[[ Task data open ]]

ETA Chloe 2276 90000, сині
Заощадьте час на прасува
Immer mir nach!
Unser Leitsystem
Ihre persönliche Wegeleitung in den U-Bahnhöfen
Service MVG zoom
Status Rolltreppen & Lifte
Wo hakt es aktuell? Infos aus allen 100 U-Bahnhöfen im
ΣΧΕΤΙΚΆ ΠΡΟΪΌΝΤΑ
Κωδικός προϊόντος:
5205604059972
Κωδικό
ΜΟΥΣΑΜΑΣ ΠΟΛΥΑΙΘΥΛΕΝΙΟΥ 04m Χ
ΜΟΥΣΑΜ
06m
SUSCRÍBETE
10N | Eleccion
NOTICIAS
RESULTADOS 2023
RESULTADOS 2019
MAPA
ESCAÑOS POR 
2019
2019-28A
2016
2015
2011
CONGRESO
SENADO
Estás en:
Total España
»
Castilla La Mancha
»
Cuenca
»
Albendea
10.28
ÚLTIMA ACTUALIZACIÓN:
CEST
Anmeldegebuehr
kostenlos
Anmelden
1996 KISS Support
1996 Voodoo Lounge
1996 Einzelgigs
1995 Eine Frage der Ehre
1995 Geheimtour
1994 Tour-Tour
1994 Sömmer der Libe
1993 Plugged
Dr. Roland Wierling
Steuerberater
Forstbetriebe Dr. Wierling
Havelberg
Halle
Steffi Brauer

[[ Task data closed ]]
[[ Task data open ]]

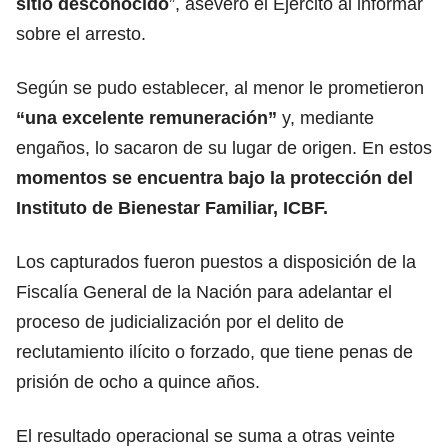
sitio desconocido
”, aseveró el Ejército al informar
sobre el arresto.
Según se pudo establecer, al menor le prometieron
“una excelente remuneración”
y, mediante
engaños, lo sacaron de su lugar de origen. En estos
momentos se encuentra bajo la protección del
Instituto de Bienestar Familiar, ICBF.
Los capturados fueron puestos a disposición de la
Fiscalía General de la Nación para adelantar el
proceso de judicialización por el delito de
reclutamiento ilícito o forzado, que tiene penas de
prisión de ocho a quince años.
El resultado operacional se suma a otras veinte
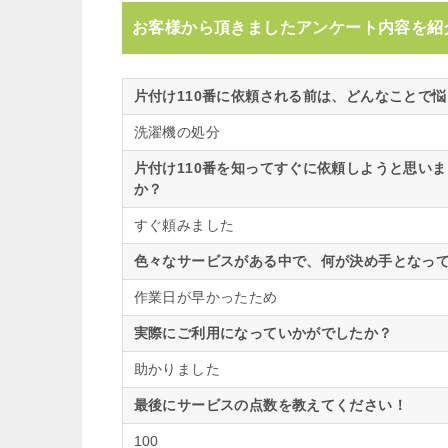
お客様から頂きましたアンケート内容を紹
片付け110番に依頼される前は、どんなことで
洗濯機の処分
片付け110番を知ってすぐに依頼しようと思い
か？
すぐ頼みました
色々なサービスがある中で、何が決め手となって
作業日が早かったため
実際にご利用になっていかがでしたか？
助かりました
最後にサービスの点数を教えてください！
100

[[ Task data closed ]]
[[ Task data open ]]

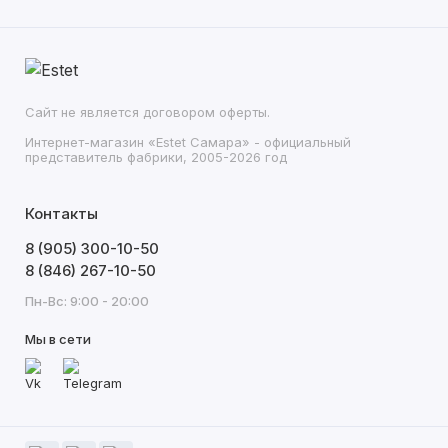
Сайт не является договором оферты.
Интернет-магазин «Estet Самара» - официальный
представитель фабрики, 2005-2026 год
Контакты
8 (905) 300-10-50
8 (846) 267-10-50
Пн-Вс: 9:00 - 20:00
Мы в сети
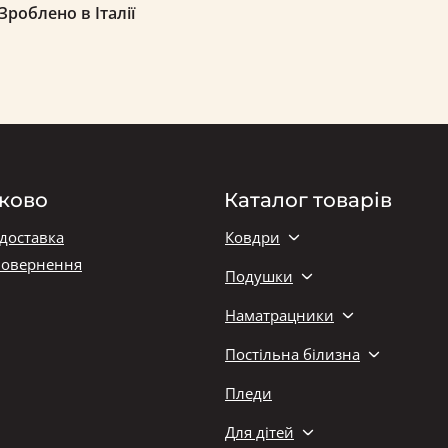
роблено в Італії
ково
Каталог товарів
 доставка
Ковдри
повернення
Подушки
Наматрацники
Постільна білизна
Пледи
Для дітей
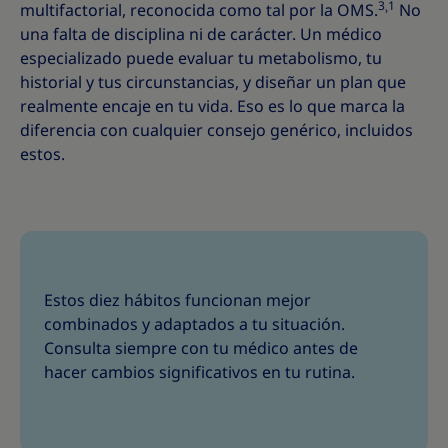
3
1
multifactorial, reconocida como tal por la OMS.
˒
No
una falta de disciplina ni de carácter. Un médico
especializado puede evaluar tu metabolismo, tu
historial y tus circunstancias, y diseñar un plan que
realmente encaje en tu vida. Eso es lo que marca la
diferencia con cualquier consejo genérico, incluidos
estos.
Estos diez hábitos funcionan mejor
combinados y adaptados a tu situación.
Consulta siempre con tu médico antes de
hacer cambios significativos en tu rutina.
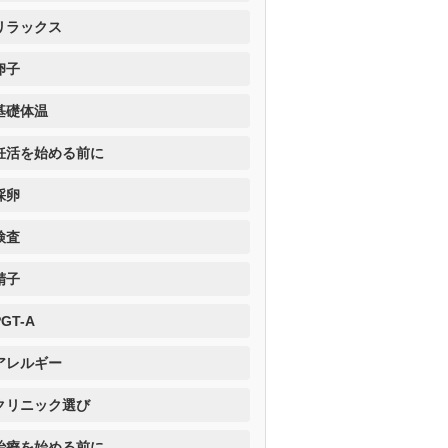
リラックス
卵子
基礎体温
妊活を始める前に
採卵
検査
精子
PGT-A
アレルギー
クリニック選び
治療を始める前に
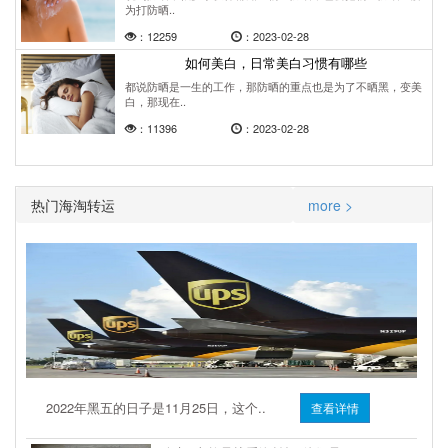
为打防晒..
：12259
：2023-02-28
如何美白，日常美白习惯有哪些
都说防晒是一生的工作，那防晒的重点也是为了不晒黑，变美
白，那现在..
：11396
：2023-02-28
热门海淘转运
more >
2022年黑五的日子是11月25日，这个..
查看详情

[[ Task data closed ]]

**Task:** How many lines of the records contain the string "médico"? Respond with the number alone.

**Your solution:** 2